Riding the Bearcat

Riding the Bearcat

Having completed around 1,000 displays over the last 40 plus years, a few stand out as the most memorable. One such occasion took place at Old Warden in June 2016, and it stood out for three reasons; firstly, it was the first major outing following the Shoreham tragedy which caused such a knee jerk reaction from the CAA that we feared it would end display flying as we knew it for ever. Secondly, trips in The Fighter Collection’s (TFC) Grumman Bearcat were a rarity for your correspondent, being some way down the pecking order behind TFC’s boss and his Chief Pilot, and trips away from Duxford tend to be few and far between. Lastly, the site at Old Warden naturally gives itself to displaying an aeroplane to its maximum potential, which in turn tends to bring out the best (or arguably the worst!) in any pilots lucky enough to display there.

So the stage was set, and three warbirds set off from Duxford for Shuttleworth’s Fly Navy show. Pete Kynsey was in the Corsair and Dave Southwood in the Wildcat, whilst I had been dealt the trump card with the Bearcat. We arrived en masse – well, as a three-ship – and having flown through together, split up to fly some individual solos. Having completed these, we then reformed to join into a chronologically choreographed pageant that only the test pilot brains that inhabit Old Warden could think up, such was the complexity of the timing. Anyway, it all worked out in the end and after around 20 minutes of duffing up the site (as some wag subsequently opined) we set off for home.



From a historical point of view, no Bearcats flew during the Second World War, their combat pedigree being proven mostly in the Indo-China theatre in the hands of the French. TFC’s Bearcat (G-RUMM) was built in 1948 and served with the US Navy until 1957, when it passed into civilian ownership in America. Following a major overhaul in the mid-1970s, it was acquired by TFC in 1981 and has become the longest serving member of TFC’s fleet of aircraft.

From my own perspective, any Bearcat display is all about demonstrating the aircraft’s energy potential, which means maximising the machine’s power to weight ratio. To put it into perspective, compared to an early Spitfire or Hurricane the Bearcat comes out upwards of 40% better with its massive R2800 bolted on the front. Thus it’s not the easiest aeroplane to display, because you need to use the vertical a lot or pull pretty hard to stay in front of the spectators. Alternatively you could always use a reduced power setting, and in fact after the first few manoeuvres that’s exactly what tends to happen. It goes against the grain to do this – energy is the lifeblood of display flying – but the Bearcat is one aeroplane where you can recover the energy in spades if you need to do so.

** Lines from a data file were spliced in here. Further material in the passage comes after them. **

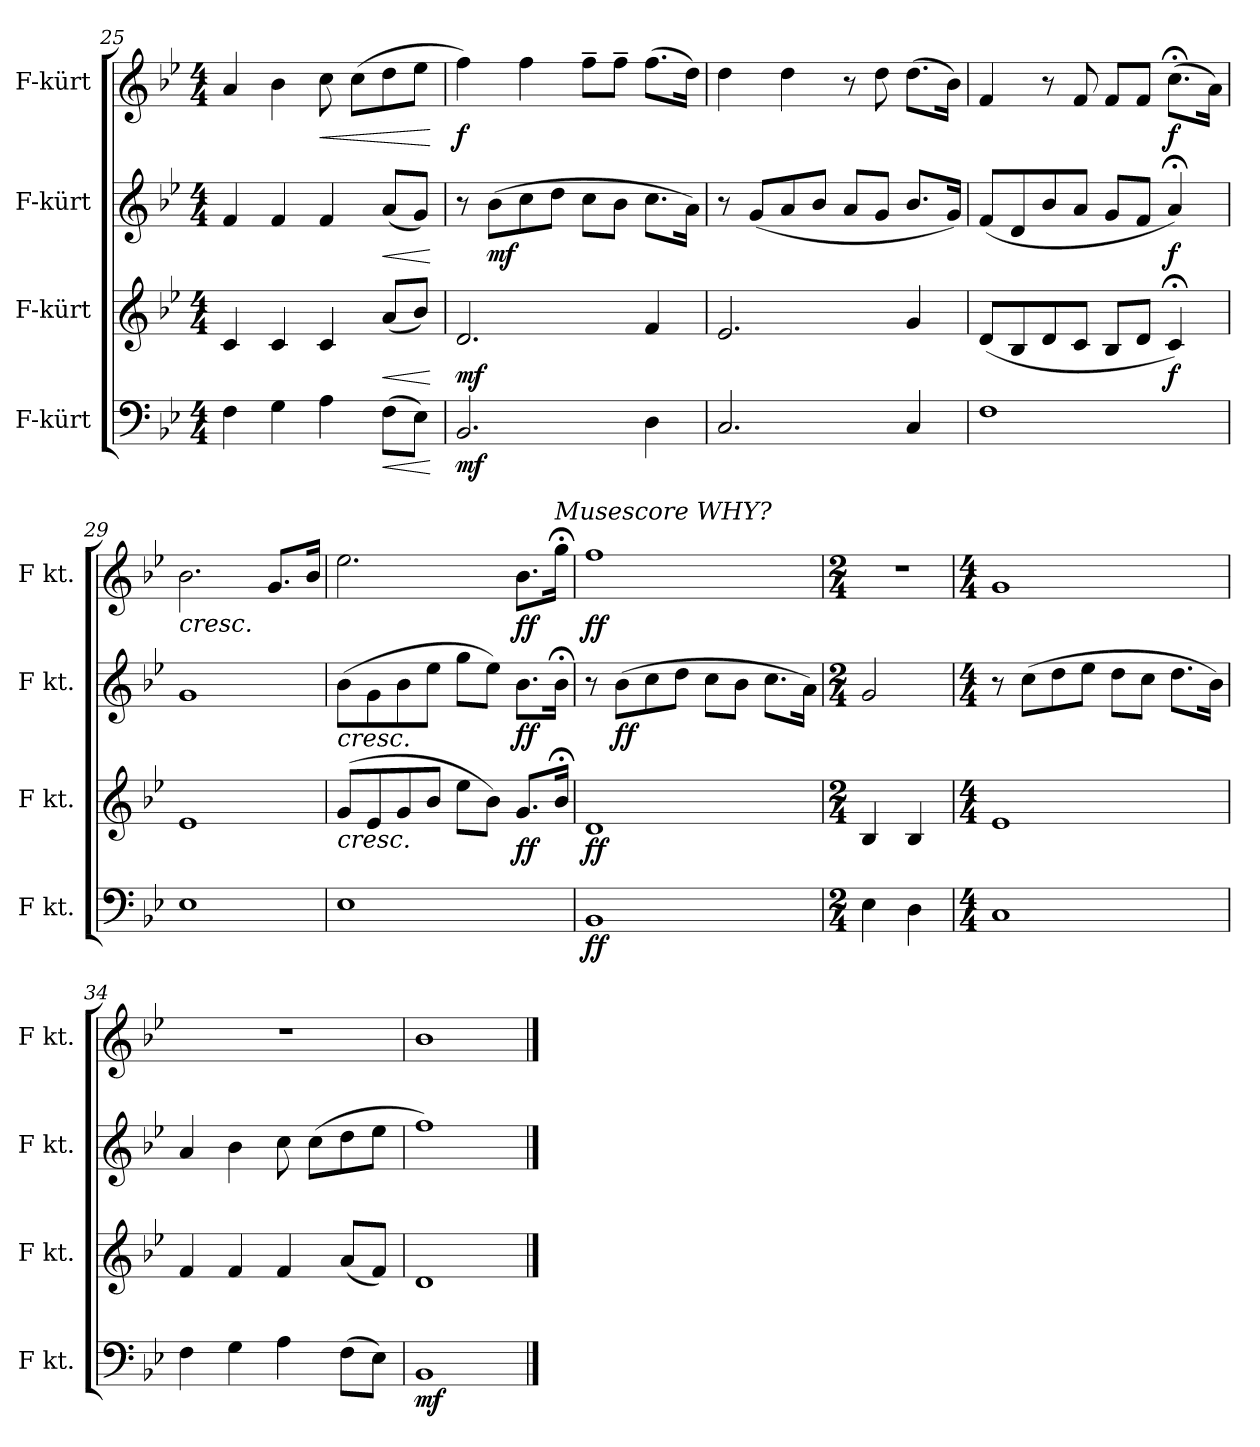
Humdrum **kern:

**kern	**dynam	**kern	**dynam	**kern	**dynam	**kern	**dynam
*part4	*part4	*part3	*part3	*part2	*part2	*part1	*part1
*staff4	*staff4	*staff3	*staff3	*staff2	*staff2	*staff1	*staff1
*I"F-kürt	*	*I"F-kürt	*	*I"F-kürt	*	*I"F-kürt	*
*I'F kt.	*	*I'F kt.	*	*I'F kt.	*	*I'F kt.	*
*clefF4	*	*clefG2	*	*clefG2	*	*clefG2	*
*ITrd4c7	*	*ITrd4c7	*	*ITrd4c7	*	*ITrd4c7	*
*k[b-e-a-]	*	*k[b-e-a-]	*	*k[b-e-a-]	*	*k[b-e-a-]	*
*M4/4	*	*M4/4	*	*M4/4	*	*M4/4	*
=25	=25	=25	=25	=25	=25	=25	=25
4BB-\	.	4F/	.	4B-/	.	4d/	.
4C\	.	4F/	.	4B-/	.	4e-\	.
!	!	!	!	!	!	!	!LO:HP:b
4D\	.	4F/	.	4B-/	.	8f\	<
.	.	.	.	.	.	(>8f\L	.
!	!LO:HP:b	!	!LO:HP:b	!	!LO:HP:b	!	!
(>8BB-\L	<	(<8d/L	<	(<8d/L	<	8g\	.
8AA-\J)	.	8e-/J)	.	8c/J)	.	8a-\J	.
.	[	.	[	.	[	.	[
!!LO:PB:g=z
=26	=26	=26	=26	=26	=26	=26	=26
!	!LO:DY:b	!	!LO:DY:b	!	!	!	!LO:DY:b
2.EE-/	mf	2.G/	mf	8r	.	4b-\)	f
!	!	!	!	!	!LO:DY:b	!	!
.	.	.	.	(>8e-\L	mf	.	.
.	.	.	.	8f\	.	4b-\	.
.	.	.	.	8g\J	.	.	.
.	.	.	.	8f\L	.	8b-~\L	.
.	.	.	.	8e-\J	.	8b-~\J	.
4GG\	.	4B-/	.	8.f\L	.	(>8.b-\L	.
.	.	.	.	16d\Jk)	.	16g\Jk)	.
=27	=27	=27	=27	=27	=27	=27	=27
2.FF/	.	2.A-/	.	8r	.	4g\	.
.	.	.	.	(<8c/L	.	.	.
.	.	.	.	8d/	.	4g\	.
.	.	.	.	8e-/J	.	.	.
.	.	.	.	8d/L	.	8r	.
.	.	.	.	8c/J	.	8g\	.
4FF/	.	4c/	.	8.e-/L	.	(>8.g\L	.
.	.	.	.	16c/Jk)	.	16e-\Jk)	.
=28	=28	=28	=28	=28	=28	=28	=28
1BB-	.	(<8G/L	.	(<8B-/L	.	4B-/	.
.	.	8E-/	.	8G/	.	.	.
.	.	8G/	.	8e-/	.	8r	.
.	.	8F/J	.	8d/J	.	8B-/	.
.	.	8E-/L	.	8c/L	.	8B-/L	.
.	.	8G/J	.	8B-/J	.	8B-/J	.
!	!	!	!LO:DY:b	!	!LO:DY:b	!	!LO:DY:b
.	.	4F;</)	f	4d;</)	f	(>8.f;<\L	f
.	.	.	.	.	.	16d\Jk)	.
=29	=29	=29	=29	=29	=29	=29	=29
!	!	!	!	!	!	!	!LO:HP:b
1AA-	.	1A-	.	1c	.	2.e-\	<
.	.	.	.	.	.	8.c/L	.
.	.	.	.	.	.	16e-/Jk	.
=30	=30	=30	=30	=30	=30	=30	=30
!	!	!	!LO:HP:b	!	!LO:HP:b	!	!
1AA-	.	(>8c/L	<	(>8e-\L	<	2.a-\	.
.	.	8A-/	.	8c\	.	.	.
.	.	8c/	.	8e-\	.	.	.
.	.	8e-/J	.	8a-\J	.	.	.
.	.	8a-\L	.	8cc\L	.	.	.
.	.	8e-\J)	.	8a-\J)	.	.	.
!	!	!	!LO:DY:b	!	!LO:DY:b	!	!LO:DY:b
.	.	8.c/L	ff	8.e-\L	ff	8.e-\L	ff
!	!	!	!	!	!	!LO:TX:a:i:t=Musescore WHY?	!
.	.	16e-;</Jk	[	16e-;<\Jk	[	16cc;<\Jk	[
!!LO:LB:g=z
=31	=31	=31	=31	=31	=31	=31	=31
!	!LO:DY:b	!	!LO:DY:b	!	!	!	!LO:DY:b
1EE-	ff	1G	ff	8r	.	1b-	ff
!	!	!	!	!	!LO:DY:b	!	!
.	.	.	.	(>8e-\L	ff	.	.
.	.	.	.	8f\	.	.	.
.	.	.	.	8g\J	.	.	.
.	.	.	.	8f\L	.	.	.
.	.	.	.	8e-\J	.	.	.
.	.	.	.	8.f\L	.	.	.
.	.	.	.	16d\Jk)	.	.	.
=32	=32	=32	=32	=32	=32	=32	=32
*M2/4	*	*M2/4	*	*M2/4	*	*M2/4	*
4AA-\	.	4E-/	.	2c/	.	2r	.
4GG\	.	4E-/	.	.	.	.	.
=33	=33	=33	=33	=33	=33	=33	=33
*M4/4	*	*M4/4	*	*M4/4	*	*M4/4	*
1FF	.	1A-	.	8r	.	1c	.
.	.	.	.	(>8f\L	.	.	.
.	.	.	.	8g\	.	.	.
.	.	.	.	8a-\J	.	.	.
.	.	.	.	8g\L	.	.	.
.	.	.	.	8f\J	.	.	.
.	.	.	.	8.g\L	.	.	.
.	.	.	.	16e-\Jk)	.	.	.
=34	=34	=34	=34	=34	=34	=34	=34
4BB-\	.	4B-/	.	4d/	.	1r	.
4C\	.	4B-/	.	4e-\	.	.	.
4D\	.	4B-/	.	8f\	.	.	.
.	.	.	.	(>8f\L	.	.	.
(>8BB-\L	.	(<8d/L	.	8g\	.	.	.
8AA-\J)	.	8B-/J)	.	8a-\J	.	.	.
=35	=35	=35	=35	=35	=35	=35	=35
!	!LO:DY:b	!	!	!	!	!	!
1EE-	mf	1G	.	1b-)	.	1e-	.
==	==	==	==	==	==	==	==
*-	*-	*-	*-	*-	*-	*-	*-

So the general theme is for a fast arrival, around 350kts (or Mach 0.6 as it says on one part of the aircraft’s airspeed indicator), and pull up into the vertical for however many rolls the airspace allows. The initial pull bleeds off a bit of speed, but once offloaded and pointing at the heavens, airspace generally becomes the limiting factor and you find yourself going through 5,000ft without much effort. Not that it is something to make a habit of, because you’re now nearly a mile away from the crowd, rapidly becoming a receding dot and, given the British climate, probably disappearing into cloud! But the aircraft’s potential has been demonstrated, so at this point it’s worth slowing things down a bit by concentrating on looping type manoeuvres, as well as rolling or working the famous Old Warden ‘bend’ to give the photographers some decent topside shots.

But bring the power back up to max continuous, and after a couple of energy recovery manoeuvres you’re back in the ballpark of being able to use half vertical rolls at the end of the display line to reverse direction if required.



That’s a brief description of riding the Bearcat; I say riding, because at times it certainly feels as though one is along for the ride, the aircraft having a will of its own once you’ve pointed it in the direction you want to go. It’s a pretty awesome machine in its own right, but when viewed during those legendary ‘dogfights’ of yesteryear between Stephen Grey in the Bearcat and Ray Hanna in the Sea Fury, one can only marvel at the spectacle of what was essentially the pinnacle of piston-engined fighters.